Hi everyone,
I have just started the bioinformatic analysis of my first ever ONT long-read sample and I'm quite lost, so I have several questions.
Sequencing output
To put you in context, we're interested in the sequence but also in methylation detection. Basecalling was done by the sequencing department (model dna_r10.4.1_e8.2_400bps_sup@v4.3). I recieved two type of files:
- BAM files
- FASTQ files
Here comes question #1. The FASTQ is the read sequence and the BAM is the position of modified bases taking the sequencing reads as the reference sequence, right? So, for now, to only map the reads to the reference genome, I can ignore ghe BAMs, right?
Sequencing QC
To my understanding, N50, Gb output and base quality are the most important parameters. For this QC I used NanoPlot
which I read is the standard and serves as an anologous to FastQC
. I am content enough with the seuencing output.
Mapping
Then, I ran the mapping against the reference genome using minimap2
.
There I encountered my first problem, when I use the -c/-a
options (which do base-level mapping) I get NO mapping reads. Otherwise, running minimap2
with the deafult approximate mapping (no -c/-a
options) I do get many records in the PAF file, but I don't know if I can trust them.
Mapping QC
Here I couldn't find any guides/pipelines/tools to do the QC of the mapping job. So my quesiton #2 is: what about mapping/alignment quality?
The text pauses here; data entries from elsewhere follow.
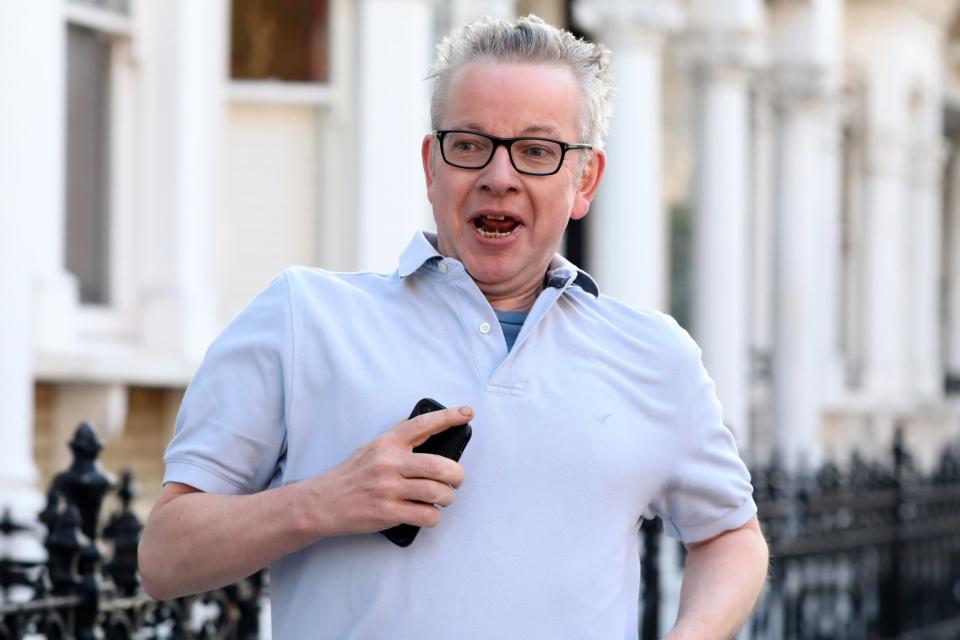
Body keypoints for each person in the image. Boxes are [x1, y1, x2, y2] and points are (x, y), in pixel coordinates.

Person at [139, 14, 768, 639]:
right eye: (469, 144)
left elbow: (731, 534)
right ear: (432, 164)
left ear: (586, 180)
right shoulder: (303, 318)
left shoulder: (655, 354)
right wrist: (322, 501)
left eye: (536, 151)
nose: (500, 176)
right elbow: (163, 559)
I could find the dotplot appears to be a commonly used way to check how much the query (our sequencing reads) matches the reference (reference genome). I undesrstood that good quality would mean a mostly diagonal line, I don't know if this is correct. Then, when I plot my data I can only see vertical lines
paf <- read.table("file.paf", fill = TRUE,
col.names = paste0("V",seq_len(max(count.fields("file.paf", sep = "\t")))))
ggplot(data = paf) +
geom_segment(aes(x = V8, xend = V9, y = V3, yend = V4))
I also used the pafr
R package and got no dotplot. When I checked the chromosome-level coverage of the genome it was OK, all the chromsomes were covered.
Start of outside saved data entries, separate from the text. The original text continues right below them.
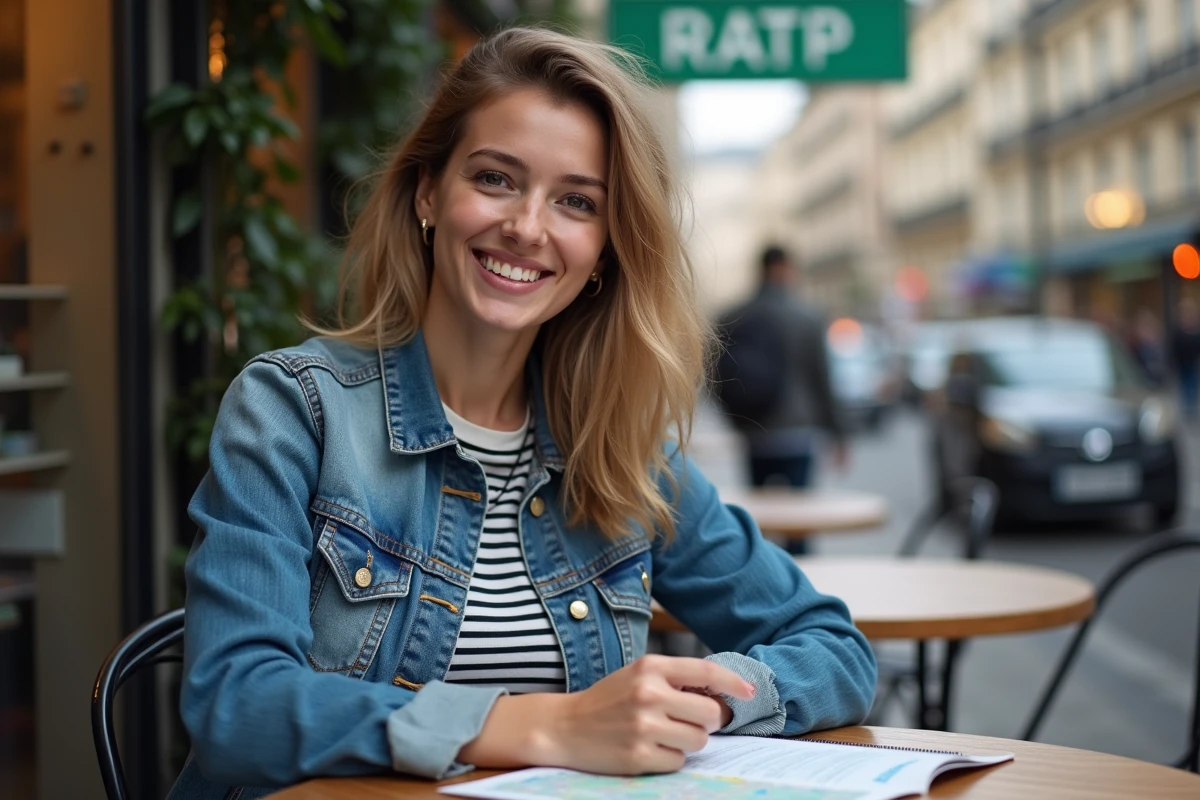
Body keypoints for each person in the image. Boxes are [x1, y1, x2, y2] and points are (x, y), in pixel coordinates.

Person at [168, 28, 875, 799]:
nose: (529, 227)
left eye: (577, 201)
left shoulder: (618, 446)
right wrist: (547, 726)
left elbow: (834, 649)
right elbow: (237, 706)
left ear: (604, 248)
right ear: (427, 191)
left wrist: (676, 710)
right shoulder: (293, 411)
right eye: (496, 179)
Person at [715, 247, 846, 552]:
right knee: (799, 522)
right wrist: (838, 432)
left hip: (754, 431)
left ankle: (762, 579)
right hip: (798, 432)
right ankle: (801, 580)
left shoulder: (733, 315)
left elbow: (714, 376)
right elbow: (822, 380)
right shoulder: (808, 316)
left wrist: (733, 418)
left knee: (757, 522)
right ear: (786, 268)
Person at [1172, 297, 1200, 419]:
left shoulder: (1195, 330)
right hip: (1183, 363)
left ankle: (1191, 406)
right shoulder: (1179, 331)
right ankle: (1187, 406)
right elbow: (1175, 348)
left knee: (1192, 384)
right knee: (1185, 385)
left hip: (1192, 363)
Sorry for the long message. Does sombody have a clue about what is happening with this data? Can I trust this data? Did I do something wrong? Any feedback/help will be much appreciated.
If you are not working with methylation calls you can simply use the fastq format files for all analysis. Assuming both BAM and fastq were produced using identical basecalling model.